Will a broader perception allow for additional connections to form within it, and will different functions of our capabilities as humans—such as creative power, psychic power, the power of intention, and the power of will—become activated and gain broader meaning, power, and relevance? Might there be spiritual states that are not just the result of choice or decision but states that manifest and come to life solely within the context and interaction that awakens them—out of these expanded states of consciousness?
For example, the sense of distance always exists within my body but only manifests when I reach out to grasp a cup, and thus my hand does not ‘miss’ it; my body knows the exact muscle tone only at the moment that my hand grasps the cup. Similarly, bodily strengths—strengths I did not know about before—begin to act and become ready for action only in times of danger. Are there natural inner strengths (such as hope, confidence, and faith) that, like these physical powers, become known only in expanded states of consciousness? Do they perhaps exist only when my consciousness expands and includes the unknown and the sublime in its perception?
Perhaps these powers are not related to ‘faith’ in the sense of belief—or in the sense of a good trait or a decision related to education and the like—but rather a living power connected to ‘faith’. Is it possible that this power functions only in the context of an expanded, hidden consciousness that manifests when a person opens themselves to the realm of their essence, which is beyond the realms in which language is born and functions as a world creator, as it appears to us?
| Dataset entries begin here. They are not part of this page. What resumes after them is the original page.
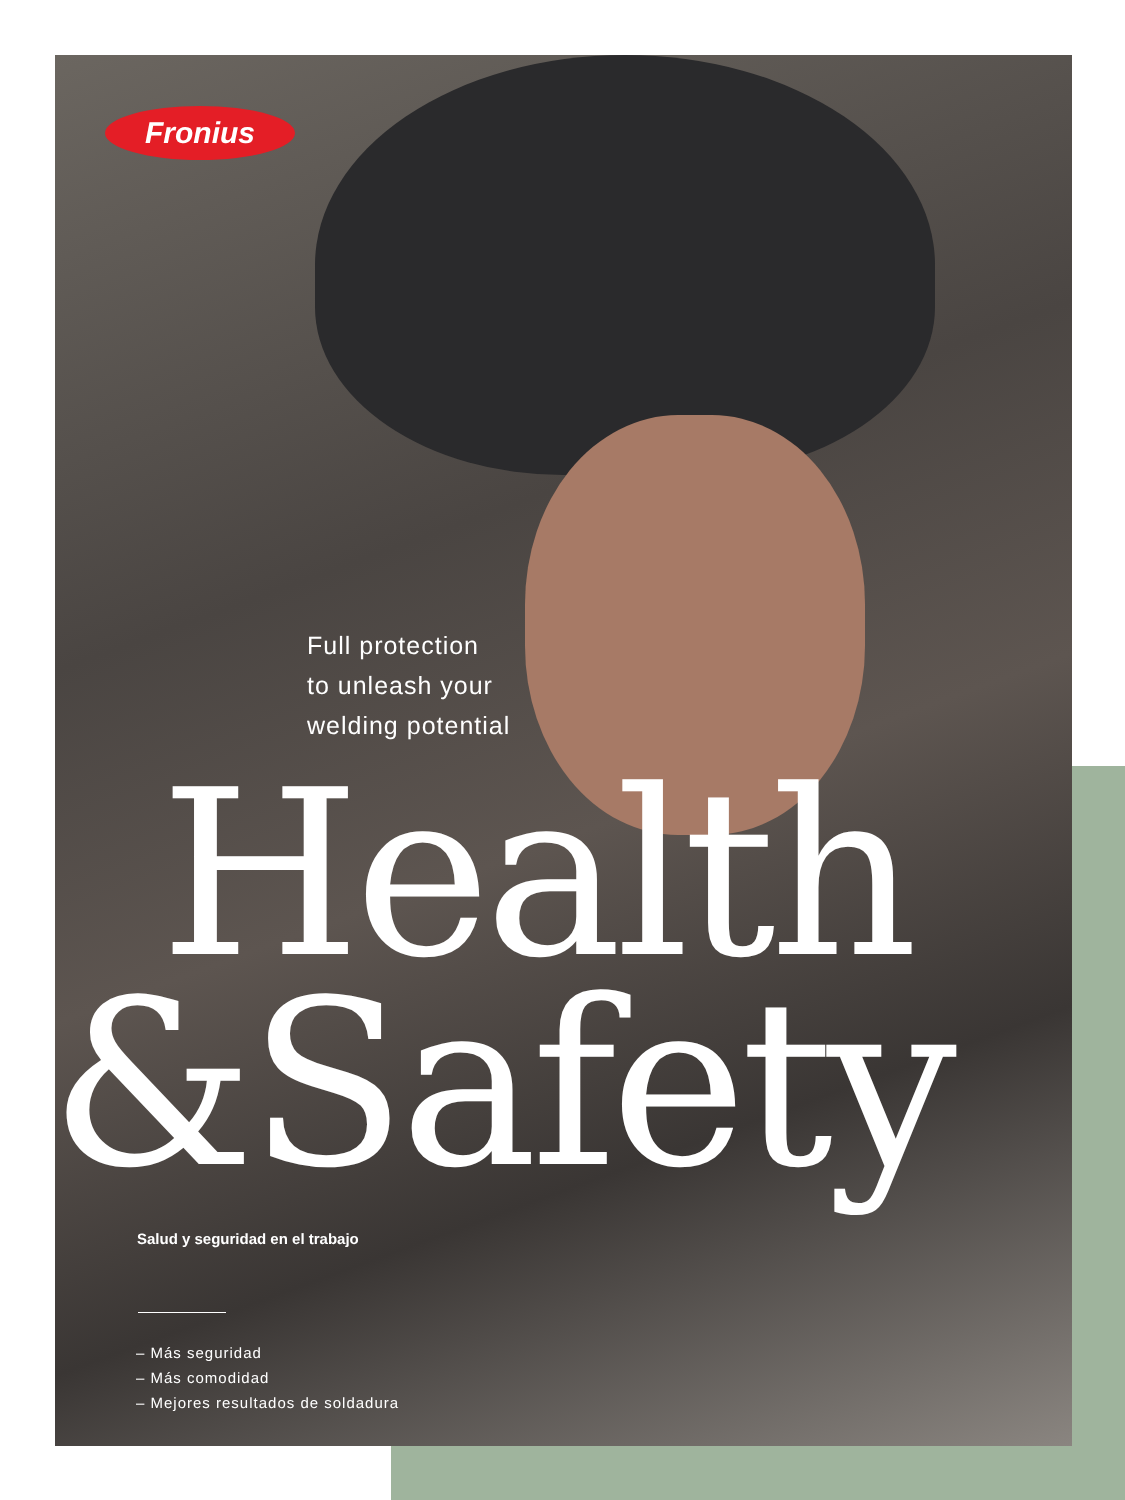Fronius
Full protection
to unleash your
welding potential
Health
&Safety
Salud y seguridad en el trabajo
– Más seguridad
– Más comodidad
– Mejores resultados de soldadura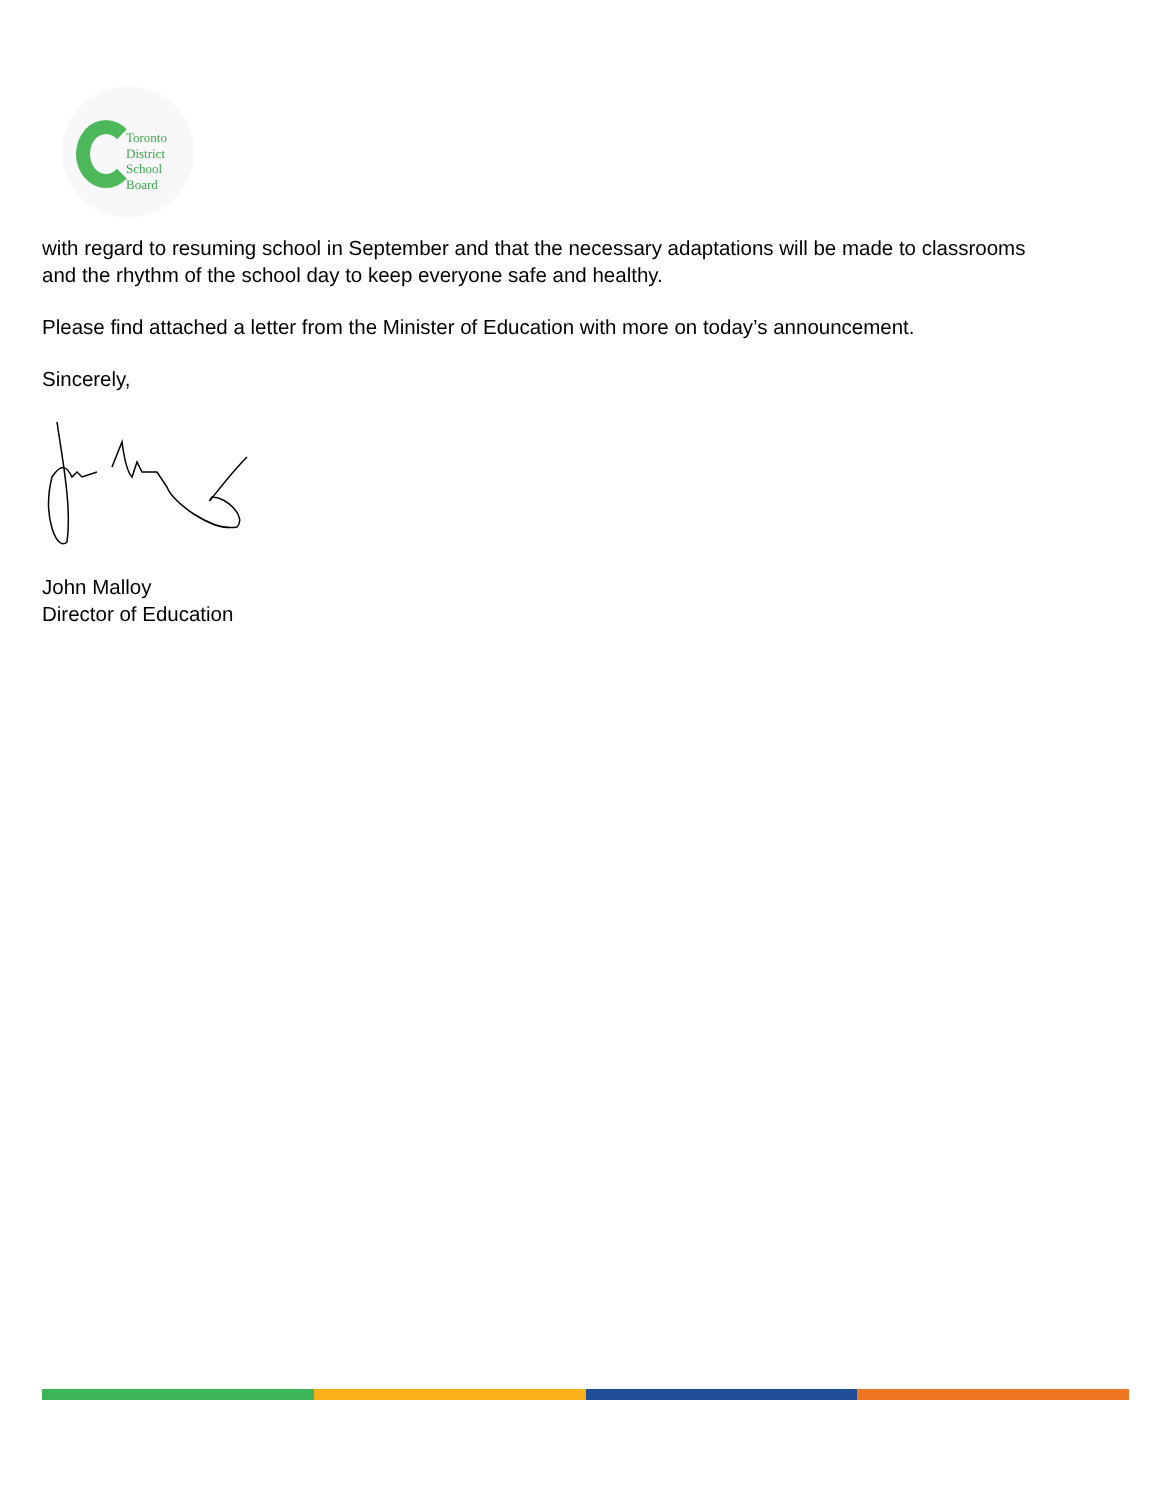Toronto
District
School
Board
with regard to resuming school in September and that the necessary adaptations will be made to classrooms and the rhythm of the school day to keep everyone safe and healthy.
Please find attached a letter from the Minister of Education with more on today’s announcement.
Sincerely,
John Malloy
Director of Education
Could it be that a person who does not open themselves up to an expanded consciousness will not understand what faith is for someone who has integrated the unknown into their consciousness? Could it be that even a believer who is not open to this unique expanded consciousness will not understand what is being discussed and will confuse faith with beliefs or theology? Could it be that a believer whose consciousness is open to the concealed and the sublime will never be able to express their faith in a language built on everyday consciousness?
And perhaps, just as desire is aroused by the object of the desire, and just as the sense of taste or smell functions when a person eats something or smells something, so these psychic powers function only in expanded states—as a natural power in the human soul?
What is the act that the Kabbalists call ‘for the sake of unifying the Holy One, blessed be He, and His Shechinah through the hidden and concealed One’? How can one open up to this ‘concealed and sublime’ or integrate it in our consciousness, given that it is ‘hidden and concealed’? How does this opening up not only ‘change consciousness’ but also ‘change life’ and even more so ‘change the world’?”
This is how our conversation began after we decided to set out on our journey. He was a wondrous person who lived in the world like a walking prayer. From our many conversations, I understood that his choice to be a prayer-person was for him a choice for a life that is attentive and open, at all times, to the ‘beyond’: a life open to the edges of existence and to what is implicit in everything; a life sensitive to the wonder of existence expressed by the words “there is no place empty of Him’; a life that, for him, transformed the world from ‘this’ world into a world of ‘revelation’ that is constantly revealing itself.
In one of our conversations, he said:
“To be a prayer-person means to be a person who listens with humility and self-nullification, with equanimity and lack of self-interest, to the unknown. In religious language, this action is called ‘prayer for its own sake,’ an intention free of any personal interest, an intention directed towards the unknown, one that listens to the request that seeks to be created, and to the future that seeks to appear.
A prayer-person is a person who is prepared to feel, to know and to direct their attention towards what is revealed from within the Infinite; this is a person who is prepared to create and permutate new letters and words, out of that which is being revealed. It is then that it becomes possible for the powers of doing to coalesce out of the world’s intricacy, and to create oneself as a temple for the flow.